Twenty minutes later -- at 9.50am -- Coastwatch called the Australian Theatre Joint Intelligence Centre, the key intelligence co-ordination centre for Operation Relex, to pass on the new information on Siev X.

But Coastwatch told ASTJIC only part of the story. It said Siev X was small and overcrowded, with about 400 passengers. It neglected to pass on Pratt's assessment that the boat might be in danger.

Because this was the second report of Siev X's departure in three days, ASTJIC concluded that the boat had left Indonesia. Within 11 minutes -- at 10.01am -- ASTJIC issued an 'immediate intelligence report' to Operation Relex commanders warning them of the imminent arrival of another Siev (suspected illegal entry vessel). This report on Siev X (the X in this case stood for unknown, not 10) was in the hands of the people who controlled the air force and naval surveillance over the waters between Indonesia and Christmas Island.

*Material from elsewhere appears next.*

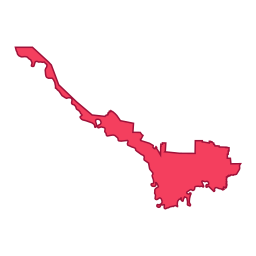 Las Cruces, Petén, Guatemala
{"feature_id": "79465075B61221719902426", "entity_name": "Las Cruces", "entity_type": "district", "adm_level": 2, "iso_a3": "GTM", "parent_name": "Guatemala", "parent_adm1": "Petén", "projection": "natural_earth1", "projection_center": [-90.704, 16.86], "detail": "fine", "context": "isolated", "style": "filled", "palette": "rose", "viewbox_px": 256, "rotation_deg": 0, "n_neighbors": 0, "source": "geoboundaries", "source_scale": "gbopen_adm2", "svg_char_len": 5798}
<svg xmlns="http://www.w3.org/2000/svg" viewBox="0 0 256 256"><path d="M32.5,47.3L15.4,47.3L16.3,50.7L17.0,52.0L17.5,54.0L18.7,55.6L20.6,56.6L21.8,56.9L24.8,56.6L26.7,56.8L27.5,57.3L29.1,58.9L30.7,59.8L32.0,62.6L32.0,63.3L31.4,65.3L31.4,65.9L31.7,66.2L32.9,66.5L33.6,66.3L34.0,65.8L35.0,62.4L35.5,61.7L36.3,61.4L37.1,61.4L38.8,62.1L40.2,61.9L42.8,62.3L44.2,62.0L44.8,62.5L45.4,63.5L46.5,64.1L46.9,64.9L46.9,65.5L46.7,67.0L45.7,68.5L45.2,70.1L45.6,74.5L46.1,76.5L46.8,77.4L48.4,78.2L52.2,78.2L53.4,79.6L54.8,82.4L55.5,86.1L55.5,88.1L56.4,88.5L57.2,89.6L59.1,91.2L62.0,95.6L65.2,97.7L66.5,98.3L68.5,97.7L70.0,97.8L70.7,97.9L71.8,98.8L72.0,100.2L71.6,102.5L71.6,103.1L71.9,103.8L72.4,104.3L74.0,104.8L75.1,105.8L75.7,106.6L76.4,108.8L77.0,109.4L78.7,110.5L79.2,111.0L80.3,112.4L80.6,113.4L81.8,114.6L81.9,115.4L80.4,116.5L80.1,117.0L80.3,117.7L81.5,119.2L82.8,119.9L85.9,120.7L91.9,122.8L93.4,123.8L94.2,124.6L94.5,125.3L94.8,127.0L95.2,127.3L95.9,127.1L96.4,126.1L96.6,125.3L96.5,124.4L95.6,121.7L95.6,120.8L95.9,119.9L96.5,119.4L98.0,119.2L99.4,119.6L100.2,120.2L100.7,121.1L101.0,122.1L101.0,123.0L100.4,124.2L98.5,125.2L97.9,125.7L97.6,126.7L97.7,127.2L98.1,127.7L98.6,127.8L101.2,126.9L104.1,127.6L104.7,128.0L105.0,128.5L105.1,129.0L104.8,131.1L104.8,131.6L105.1,132.2L106.0,133.3L106.4,135.2L106.8,135.7L107.2,135.9L107.9,135.9L110.9,135.3L113.2,135.0L114.9,135.5L117.6,137.8L117.9,138.3L118.3,140.4L118.6,140.7L119.2,140.9L121.2,141.1L126.8,140.5L127.6,140.5L127.9,140.9L128.0,141.5L127.9,142.3L127.4,143.6L127.6,144.7L127.8,145.1L131.9,147.0L133.6,147.5L135.1,148.2L135.5,148.7L135.6,150.0L136.7,151.1L141.4,154.5L143.0,155.2L143.9,155.9L144.3,157.2L144.0,158.7L144.1,159.8L144.4,160.2L148.6,163.1L149.6,168.8L150.4,170.0L151.9,171.7L152.9,173.1L152.9,174.1L152.2,175.3L152.1,175.8L152.5,177.2L153.3,179.5L153.6,181.1L153.6,182.6L153.4,183.1L153.1,183.5L151.8,183.7L151.3,183.9L151.1,184.7L151.4,185.4L151.8,185.9L152.7,186.3L154.3,186.4L155.1,186.1L155.7,185.5L155.9,184.9L156.0,183.7L155.6,182.7L155.9,182.5L156.4,182.8L157.0,183.5L158.4,186.2L158.3,186.8L156.5,187.9L155.5,188.7L154.8,189.9L154.8,192.0L154.6,193.1L155.4,194.7L155.5,195.3L155.1,198.6L155.6,199.3L156.5,199.6L157.3,199.4L159.4,198.0L159.8,197.9L160.4,198.1L161.1,198.7L161.4,199.3L162.0,200.9L162.0,202.2L161.9,202.8L161.1,203.8L160.1,204.5L158.9,204.8L157.6,204.5L157.2,204.7L156.9,205.4L156.9,206.2L157.2,206.6L157.7,207.0L158.6,207.3L159.4,207.2L160.1,206.7L160.7,205.4L161.2,204.8L161.6,204.8L162.6,205.0L163.8,204.6L164.2,204.7L164.4,205.0L164.2,206.4L164.2,207.8L164.5,208.4L165.1,208.7L165.7,208.7L166.8,208.1L168.6,207.7L169.9,206.9L172.8,206.3L173.2,206.5L174.2,205.9L175.4,205.6L176.4,205.9L177.2,206.6L177.5,206.6L177.6,205.9L177.3,204.7L177.4,202.6L177.7,201.1L179.0,199.4L179.3,199.2L180.4,199.1L180.8,198.1L181.2,198.1L181.0,199.4L181.3,200.2L182.2,201.1L182.8,201.2L183.2,200.6L183.5,199.1L184.6,197.0L186.0,197.4L186.8,197.8L187.5,201.6L187.5,203.0L187.4,204.3L187.5,204.8L187.8,205.1L189.7,205.9L190.0,205.9L190.4,205.4L190.5,204.7L189.4,202.8L189.3,201.1L189.6,198.3L190.3,195.4L191.0,193.9L190.9,193.2L190.4,192.9L189.7,193.0L189.1,194.0L188.5,194.1L187.0,193.5L186.7,192.7L186.8,192.2L187.3,191.7L190.6,189.6L191.3,189.6L192.2,190.3L192.9,190.5L194.2,189.8L194.6,189.0L194.8,187.2L195.3,186.6L196.9,186.3L199.0,186.3L199.7,186.6L201.4,186.2L202.0,186.3L203.1,187.0L203.4,186.9L203.7,186.4L203.6,185.9L201.8,181.9L202.0,181.2L202.7,181.0L205.0,181.7L206.8,181.3L207.4,181.4L208.0,181.9L208.6,182.9L208.7,183.8L208.5,184.3L207.9,184.7L206.9,184.5L206.4,184.7L205.9,186.0L206.1,186.9L206.3,187.2L206.8,187.3L208.1,186.4L208.8,186.5L213.8,191.4L214.3,191.3L214.6,190.9L214.7,190.6L214.7,190.2L214.4,189.7L214.5,189.1L215.2,187.9L215.9,187.6L217.1,187.7L219.1,188.6L221.0,188.9L222.8,189.9L223.7,189.5L223.5,189.4L223.6,189.1L223.2,189.2L223.3,188.9L223.1,188.4L223.5,188.3L223.6,187.1L224.0,187.1L225.1,187.8L225.6,187.8L225.7,187.5L225.8,187.9L226.2,187.6L226.4,185.8L226.6,186.0L226.7,185.2L226.9,185.0L226.6,184.7L226.8,184.6L226.7,183.6L226.5,183.9L226.3,183.8L226.5,183.5L226.2,183.1L226.4,182.6L226.5,183.1L226.7,182.4L226.7,182.2L226.5,181.8L226.7,181.7L226.4,181.3L226.6,181.1L226.5,180.7L226.5,180.4L226.6,180.0L226.3,179.7L226.3,179.3L226.5,179.1L226.5,178.4L226.5,177.1L226.8,177.2L226.7,176.9L227.0,176.7L227.3,176.8L227.4,176.6L227.5,176.8L227.8,176.7L228.2,176.5L228.4,176.3L228.2,176.1L228.8,175.9L228.9,175.6L229.1,175.8L229.3,175.6L229.7,175.9L230.2,175.4L230.5,175.5L230.9,175.1L231.2,175.0L231.2,174.8L233.2,175.2L233.5,175.0L233.6,174.7L234.4,174.6L234.8,174.7L236.5,174.2L239.4,169.4L239.7,168.1L239.5,165.5L240.6,163.7L230.9,163.8L230.4,158.3L227.3,158.2L227.4,154.2L228.2,154.2L228.3,150.9L229.0,150.9L229.0,147.7L226.1,147.5L226.3,147.2L219.6,147.0L219.2,146.9L219.1,146.0L218.7,146.0L217.9,145.9L215.0,145.9L214.5,144.6L213.7,144.4L213.8,143.2L212.1,142.4L212.1,141.9L210.9,141.5L210.8,142.0L209.7,142.1L209.8,141.3L209.3,141.3L209.2,143.0L202.2,141.8L202.3,140.7L195.3,140.7L195.1,153.4L179.5,153.3L164.9,151.8L165.3,151.4L165.8,143.0L162.4,142.9L162.4,144.2L160.8,144.2L161.0,146.2L160.7,146.2L160.5,155.0L159.1,152.6L159.0,152.1L158.5,151.5L156.5,148.3L156.7,147.5L156.0,146.7L155.3,147.6L154.9,148.7L154.3,148.6L153.0,147.5L153.2,145.5L149.5,143.3L140.6,140.5L140.5,139.4L140.9,139.4L143.0,135.4L141.9,134.7L140.2,132.4L132.9,132.3L133.5,123.3L120.4,120.7L116.8,115.5L115.1,113.7L113.0,111.9L111.4,111.0L111.1,111.4L110.9,111.3L110.7,110.8L110.0,111.6L109.9,111.5L109.8,111.8L109.3,111.5L109.2,111.9L109.0,112.1L108.6,112.8L108.2,112.8L108.1,113.1L108.4,113.1L108.5,113.5L108.1,114.2L107.4,114.7L107.5,114.9L106.1,115.2L105.9,115.7L105.0,116.1L104.9,116.4L92.1,115.0L76.6,101.9L58.7,84.8L51.3,65.0L48.6,62.1L32.5,47.3Z" fill="#f43f5e" stroke="#9f1239" stroke-width="1.5"/></svg>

At 10.02am the Siev X report arrived in the hands of the 92 Wing Detachment at Learmonth in Western Australia, from where air force P3 Orions were making daily surveillance flights over the area. At that moment, a P3 was in the air, making long, slow loops over the waters where Siev X was likely to have sunk. But the crew were unaware that the boat existed, much less that it had sunk and that survivors were in the water.

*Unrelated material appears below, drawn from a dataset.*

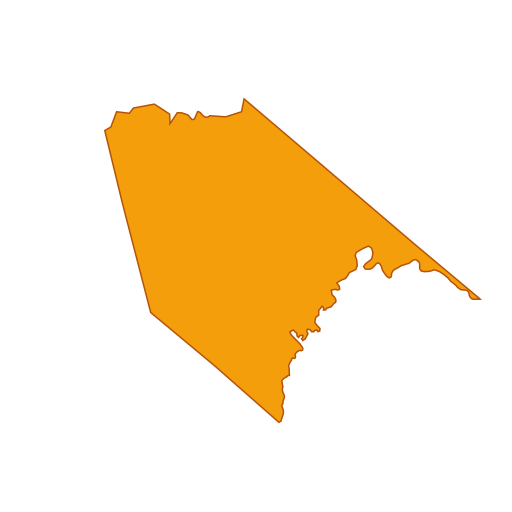 the district of Armstrong, Pennsylvania, United States of America, rotated 130°
{"feature_id": "52423323B60560840330352", "entity_name": "Armstrong", "entity_type": "district", "adm_level": 2, "iso_a3": "USA", "parent_name": "United States of America", "parent_adm1": "Pennsylvania", "projection": "orthographic", "projection_center": [-79.507, 40.848], "detail": "fine", "context": "isolated", "style": "filled", "palette": "amber", "viewbox_px": 512, "rotation_deg": 130, "n_neighbors": 0, "source": "geoboundaries", "source_scale": "gbopen_adm2", "svg_char_len": 3347}
<svg xmlns="http://www.w3.org/2000/svg" viewBox="0 0 512 512"><g transform="rotate(130 256 256)"><path d="M143.3,366.1L154.8,359.8L168.9,368.7L178.3,381.6L178.9,381.6L180.6,382.3L181.6,383.3L182.3,384.7L182.6,386.2L182.4,388.4L182.0,390.1L182.1,391.8L182.6,393.3L183.0,393.5L190.7,391.2L192.7,392.6L191.7,398.9L194.1,405.0L196.9,408.4L209.9,406.9L202.8,413.4L205.0,431.5L221.4,445.0L228.1,444.8L235.1,455.5L250.5,450.1L257.1,452.5L300.1,394.1L309.9,380.4L367.0,300.3L366.7,216.7L368.7,131.5L366.4,130.7L365.3,131.3L360.1,133.3L358.1,134.5L356.4,136.1L356.0,136.9L355.3,138.1L355.0,138.6L354.8,139.0L353.8,140.2L352.6,140.3L351.1,140.9L350.1,141.8L349.4,142.1L347.9,142.6L346.7,143.2L345.6,143.6L344.9,144.3L344.7,144.7L344.4,145.3L344.0,145.9L343.3,147.5L342.2,149.2L341.0,150.3L340.2,150.7L338.6,151.5L338.2,152.4L337.0,153.6L336.0,155.0L335.0,156.0L333.5,156.2L331.8,155.9L330.1,155.4L329.1,154.8L327.2,154.7L326.0,153.7L325.3,154.0L324.9,154.7L322.8,156.5L321.2,157.9L320.1,159.2L319.9,159.7L319.3,160.3L318.2,160.8L316.9,161.2L314.9,161.6L312.6,162.0L311.7,162.5L310.4,162.3L310.1,161.4L309.8,160.7L308.8,160.5L308.0,160.8L307.3,161.5L306.3,162.8L303.8,163.1L300.7,162.2L299.7,161.0L299.2,160.2L298.1,159.8L297.2,160.3L296.3,161.4L295.1,165.7L294.2,174.5L293.7,178.5L292.4,181.3L288.7,179.9L289.0,175.1L290.9,173.1L291.0,171.0L290.0,171.1L288.6,171.3L286.7,169.1L288.6,167.8L290.1,167.9L290.7,165.8L287.9,165.0L284.1,165.8L282.0,166.3L281.6,167.9L280.1,169.3L278.7,169.4L277.7,166.8L278.3,164.8L276.9,163.0L275.6,163.3L273.5,161.9L274.2,160.0L272.6,158.9L270.4,160.4L270.0,164.5L269.0,168.4L264.6,170.8L261.0,169.9L257.5,172.9L254.3,173.0L252.0,173.1L252.3,170.6L254.0,169.7L252.5,168.0L250.8,168.3L246.6,165.8L242.2,165.8L240.3,165.2L238.4,166.4L237.2,168.9L236.7,172.9L233.7,176.4L230.5,173.8L229.6,171.6L227.7,170.5L225.6,172.9L224.7,176.9L219.8,175.2L215.7,173.0L211.6,173.2L208.9,173.9L202.2,170.9L198.5,172.1L194.2,176.4L192.0,180.3L188.7,181.5L181.8,179.0L176.1,176.2L175.7,172.6L178.0,169.0L180.2,167.4L181.8,166.5L184.3,165.5L191.9,167.1L195.0,166.7L195.7,163.9L194.4,161.9L192.6,160.1L191.7,159.7L190.2,159.2L187.9,158.9L184.5,158.9L183.2,158.5L182.7,157.8L182.5,156.1L183.0,154.0L183.6,152.9L184.1,152.3L184.7,151.3L185.3,150.4L185.5,150.0L185.7,149.5L186.0,148.7L186.8,146.1L187.0,145.3L187.1,144.4L187.5,142.8L187.4,140.6L187.0,139.8L185.6,139.1L184.2,139.4L183.1,140.3L181.8,141.1L179.2,141.5L177.5,141.3L175.8,140.6L175.4,140.4L174.6,140.1L174.0,139.8L172.7,139.4L171.5,139.0L170.2,138.7L168.8,137.6L167.5,136.9L165.9,135.9L163.8,134.5L163.0,134.1L161.8,133.7L160.8,133.6L159.7,133.3L158.7,133.1L157.8,132.7L157.2,132.4L156.3,131.4L155.9,130.3L155.9,127.1L156.2,126.5L157.4,125.0L160.1,122.9L161.0,121.4L161.2,119.6L160.7,118.7L160.4,118.1L160.1,117.5L159.8,117.0L159.2,116.3L158.1,115.3L157.4,114.3L155.3,112.6L153.9,111.7L153.1,111.4L152.1,110.4L151.5,109.5L151.2,108.8L150.6,107.1L150.0,105.1L149.7,102.9L149.3,99.0L149.4,97.9L149.4,96.6L149.4,94.7L149.8,92.7L150.2,90.4L150.0,86.6L150.0,84.0L150.5,81.3L150.2,77.8L149.8,77.0L149.4,76.2L148.8,75.5L148.4,74.9L147.4,73.6L146.8,72.2L147.0,70.0L147.4,69.4L148.2,68.4L149.3,66.8L149.6,66.2L149.9,65.5L150.1,63.2L149.6,61.9L148.8,60.9L147.2,59.2L145.5,57.1L144.9,56.5L145.0,143.1L144.3,227.0L143.9,277.4L143.3,366.1Z" fill="#f59e0b" stroke="#b45309" stroke-width="1.5"/></g></svg>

Back at base, the commanders read the new report saying that a small, overcrowded boat was on the way. This did not trigger concern simply because most of the Sievs were small and overcrowded. Importantly, the report did not contain Pratt's concerns that Siev X might be in danger. Therefore it was not treated as anything but routine and it was not considered necessary to alert the P3 crew already in the air. As the P3 group commander Philip Byrne said later: 'It was a terrible tragedy but unfortunately we had no safety of life at sea indications.'

By the time the next P3 patrol flight took off the following day, the 44 Siev X survivors had been rescued by Indonesian fishing boats.

There were other gaps in the intelligence chain on Siev X that day. Somehow Pratt's AFP intelligence report on October 20 about the boat being small and carrying 400 passengers was not passed on to the Immigration Department or the Prime Minister's People Smuggling Taskforce. But by this stage such shortcomings were academic because the survivors of Siev had been rescued at midday on the 20th.

The dilemma for the children overboard inquiry was to judge whether these intelligence shortcomings made any real difference to the fate of those on Siev X.

On the larger question of whether the defence force could have prevented the tragedy, the judgment was clear: there was no intelligence before the sinking that indicated the boat was overcrowded or in danger of sinking. In any case, there was no certainty it had even set sail.

More difficult was the question of whether the ADF should have ordered a search for Siev X on October 20, based on the intelligence it had. The committee agonised over the ramifications of Pratt's warning being edited from the intelligence reports of October 20. But in the end, committee members concluded it was unlikely to have made any difference. This was because a Siev being unseaworthy 'was not an uncommon sort of observation to make about a Siev'. There were also ongoing doubts about the reliability of all AFP intelligence on the Sievs. 'The committee has found that intelligence breakdowns occurred,' the report concludes.

However, it could not say whether these shortcomings 'reached a state whereby Australia's response could reasonably be expected to have been different'. And that is where half the Siev X story is likely to end.

But the tragedy has been linked to a new issue: the Australian Government's policy of disrupting asylum-seeker vessels in Indonesia.

Labor Senate leader John Faulkner last month raised delicate questions about whether Australia's policy led to the sabotage of asylum-seeker boats, including Siev X. This week's children overboard report -- which put half of the Siev X story to bed -- urges an independent inquiry into the disruption program.

It seems the tragic voyage of Siev X is not yet over.